━━ EXERCISE MATERIAL

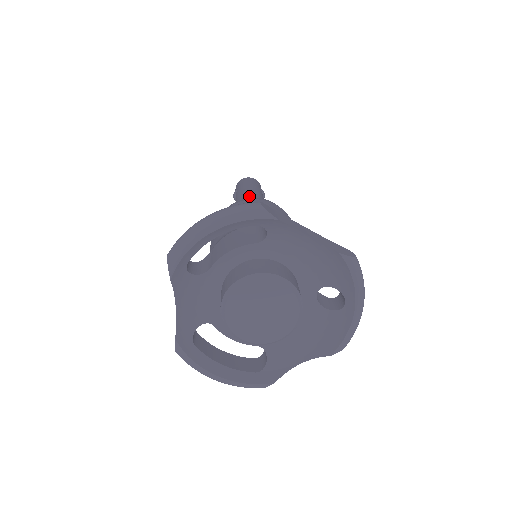
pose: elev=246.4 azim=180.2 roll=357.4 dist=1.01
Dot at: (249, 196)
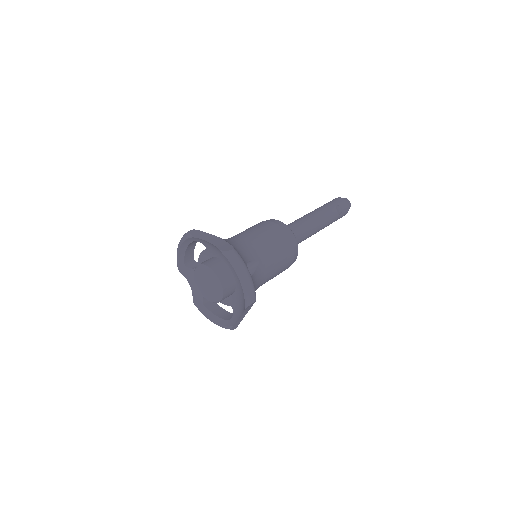
Dot at: (305, 215)
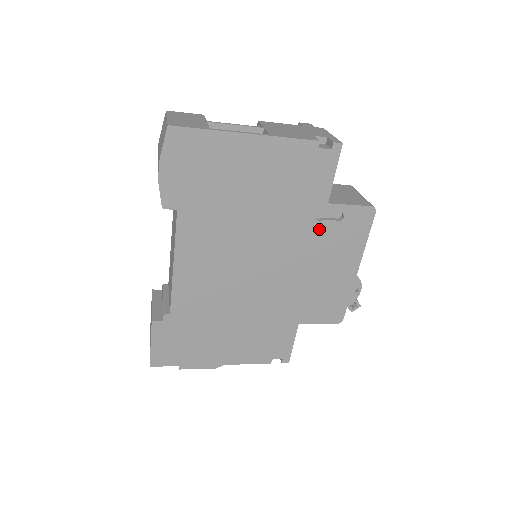
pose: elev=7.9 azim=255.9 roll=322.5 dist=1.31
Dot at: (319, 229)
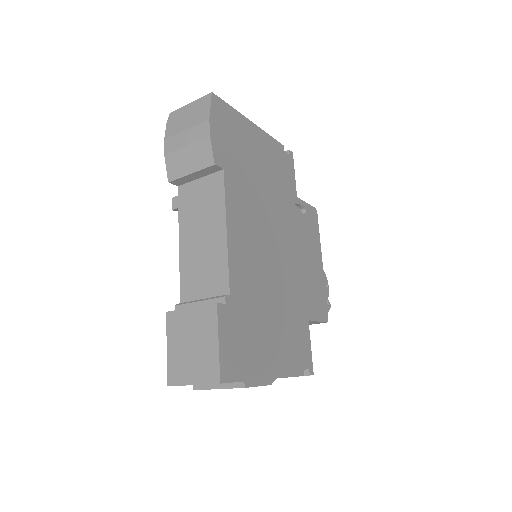
Dot at: (298, 219)
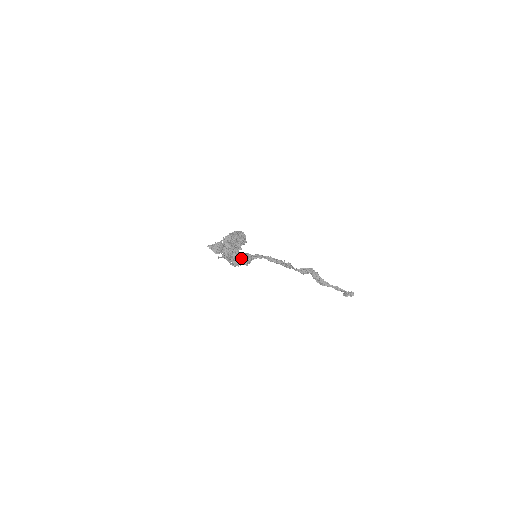
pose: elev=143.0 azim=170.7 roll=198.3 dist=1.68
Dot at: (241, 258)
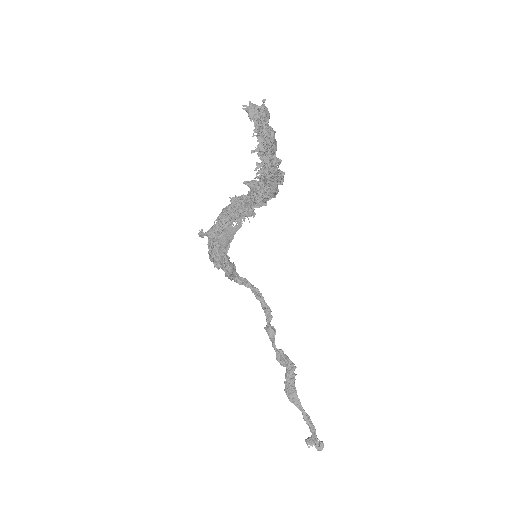
Dot at: (228, 256)
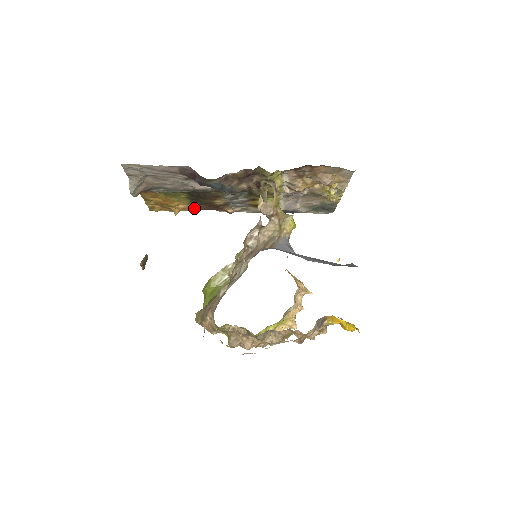
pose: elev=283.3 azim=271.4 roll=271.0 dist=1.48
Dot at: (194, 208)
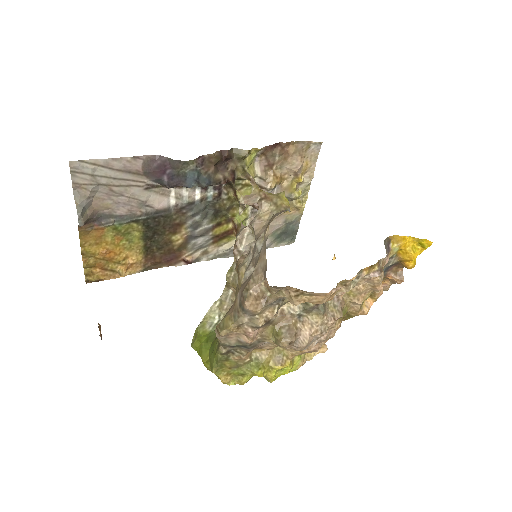
Dot at: (145, 263)
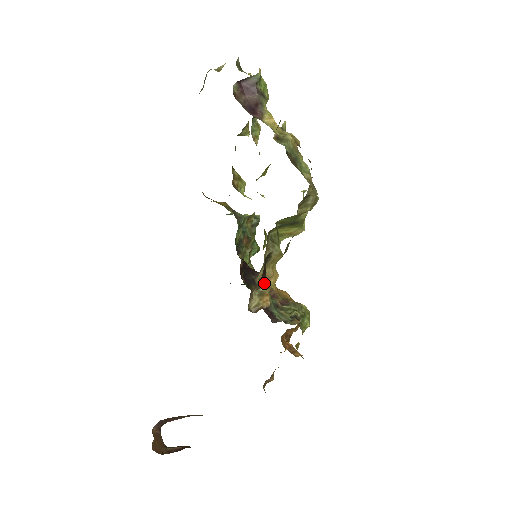
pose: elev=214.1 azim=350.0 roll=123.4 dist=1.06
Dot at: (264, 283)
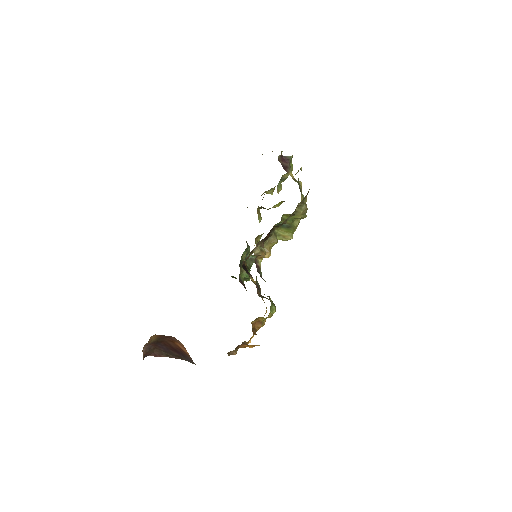
Dot at: occluded
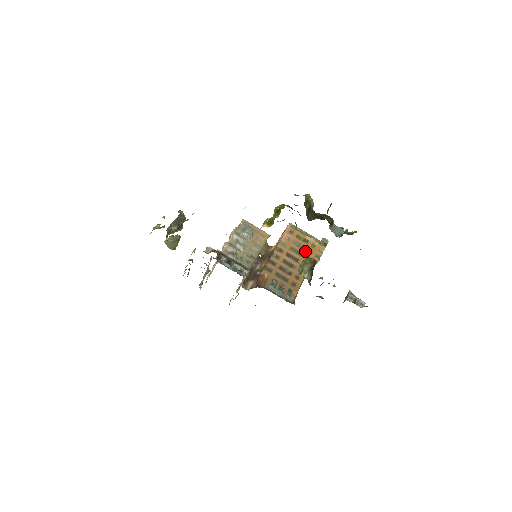
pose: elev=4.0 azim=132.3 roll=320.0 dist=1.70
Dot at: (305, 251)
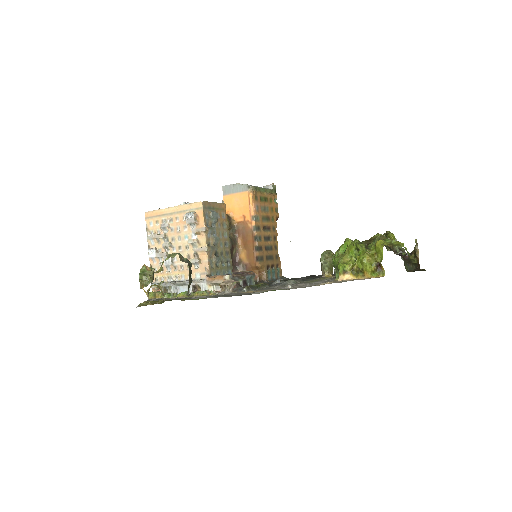
Dot at: (270, 213)
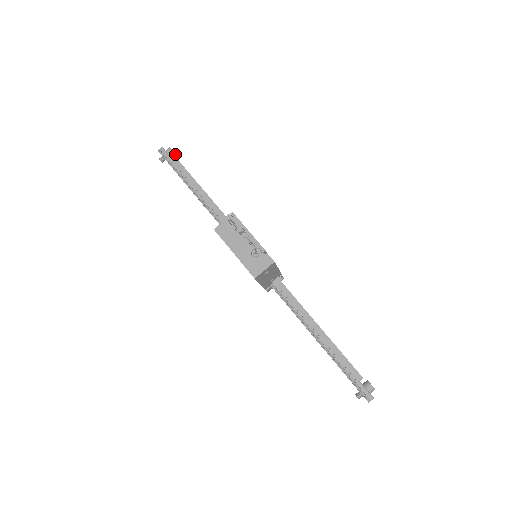
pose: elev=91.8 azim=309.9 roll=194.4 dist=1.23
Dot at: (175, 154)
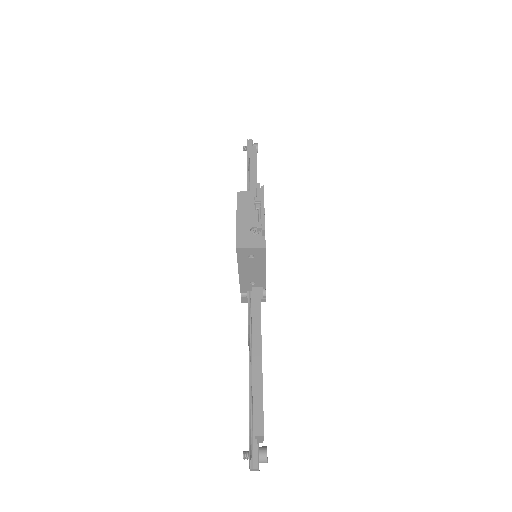
Dot at: occluded
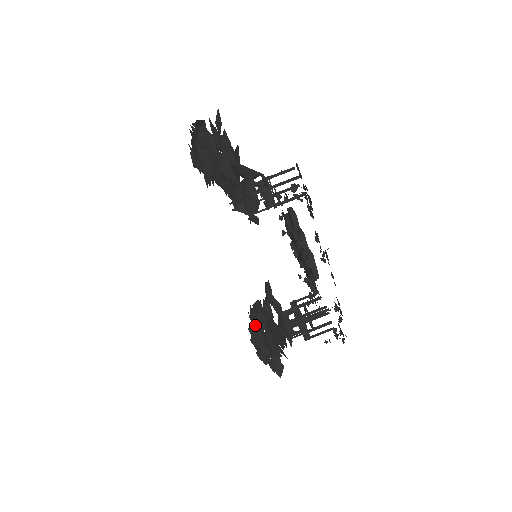
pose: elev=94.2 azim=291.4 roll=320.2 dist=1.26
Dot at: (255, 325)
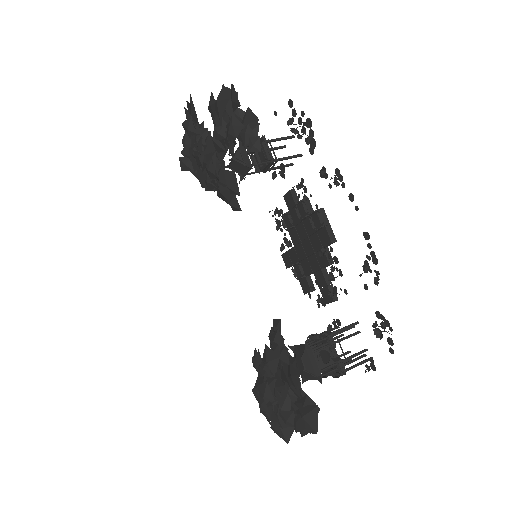
Dot at: (264, 365)
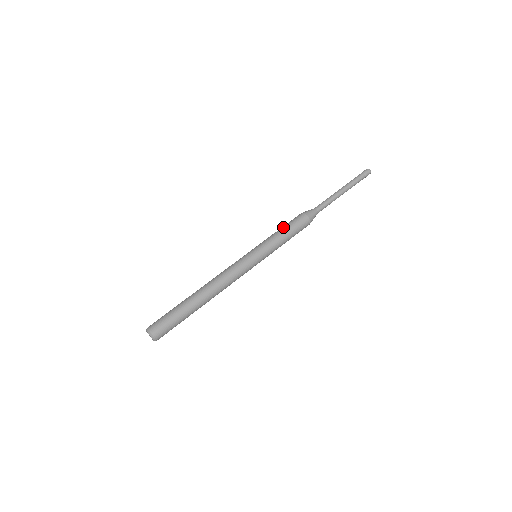
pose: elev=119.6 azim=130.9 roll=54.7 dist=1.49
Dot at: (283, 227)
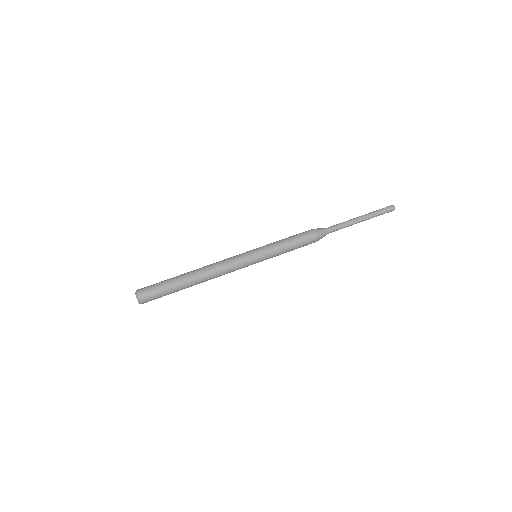
Dot at: occluded
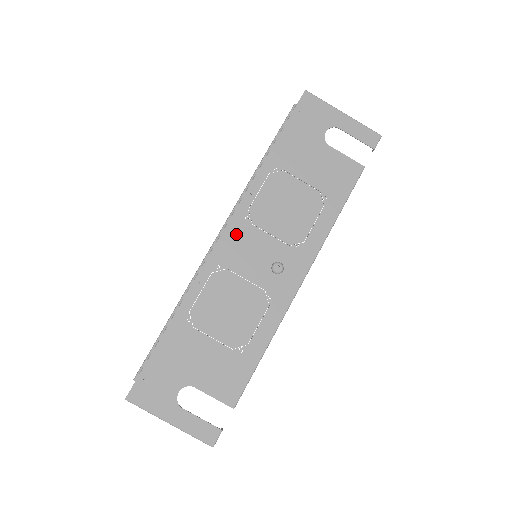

━━━━

* _REQUIRED TASK_:
Please render every line of text in the data above as a JSON list of strings, one string per line, with blank lines skipped and the pictures left out.

* _ANSWER TO THIS PROBLEM_:
[
  "pose: elev=246.4 azim=180.2 roll=357.4 dist=1.01",
  "Dot at: (249, 196)",
  "Dot at: (305, 215)",
  "pose: elev=7.9 azim=255.9 roll=322.5 dist=1.31",
  "Dot at: (319, 229)",
  "Dot at: (298, 219)",
  "pose: elev=143.0 azim=170.7 roll=198.3 dist=1.68",
  "Dot at: (241, 258)",
  "Dot at: (228, 256)",
  "pose: elev=283.3 azim=271.4 roll=271.0 dist=1.48",
  "Dot at: (194, 208)",
  "Dot at: (145, 263)",
  "pose: elev=214.1 azim=350.0 roll=123.4 dist=1.06",
  "Dot at: (264, 283)",
  "Dot at: occluded",
  "pose: elev=4.0 azim=132.3 roll=320.0 dist=1.70",
  "Dot at: (305, 251)",
  "Dot at: (270, 213)",
  "pose: elev=91.8 azim=309.9 roll=194.4 dist=1.23",
  "Dot at: (175, 154)",
  "Dot at: occluded",
  "pose: elev=94.2 azim=291.4 roll=320.2 dist=1.26",
  "Dot at: (255, 325)",
  "Dot at: (264, 365)",
  "pose: elev=119.6 azim=130.9 roll=54.7 dist=1.49",
  "Dot at: (283, 227)",
  "Dot at: occluded"
]